§ **Available data**
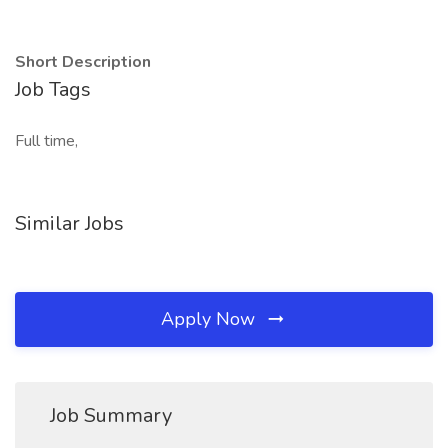
Short Description
Job Tags
Full time,
Similar Jobs
Apply Now
Job Summary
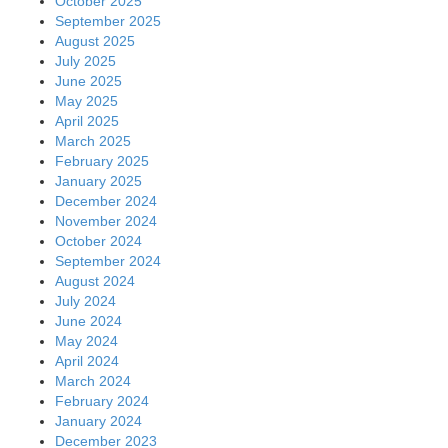
October 2025
September 2025
August 2025
July 2025
June 2025
May 2025
April 2025
March 2025
February 2025
January 2025
December 2024
November 2024
October 2024
September 2024
August 2024
July 2024
June 2024
May 2024
April 2024
March 2024
February 2024
January 2024
December 2023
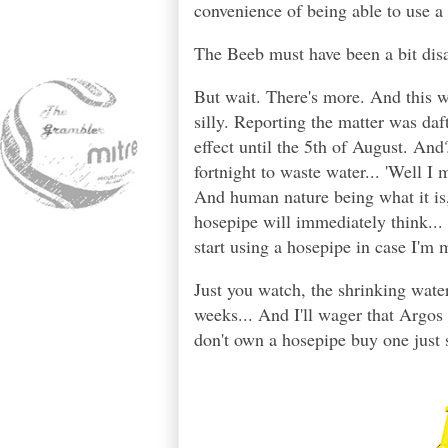
convenience of being able to use a
The Beeb must have been a bit disa
But wait. There's more. And this 
silly. Reporting the matter was daf
effect until the 5th of August. An
fortnight to waste water... 'Well I 
And human nature being what it is, 
hosepipe will immediately think... 
start using a hosepipe in case I'm 
Just you watch, the shrinking water
weeks... And I'll wager that Argos
don't own a hosepipe buy one just s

§ **Task requirements**
Each line above that carries the string "August" has to be returned.

§ **Answer below**
August 2025
August 2024
effect until the 5th of August. An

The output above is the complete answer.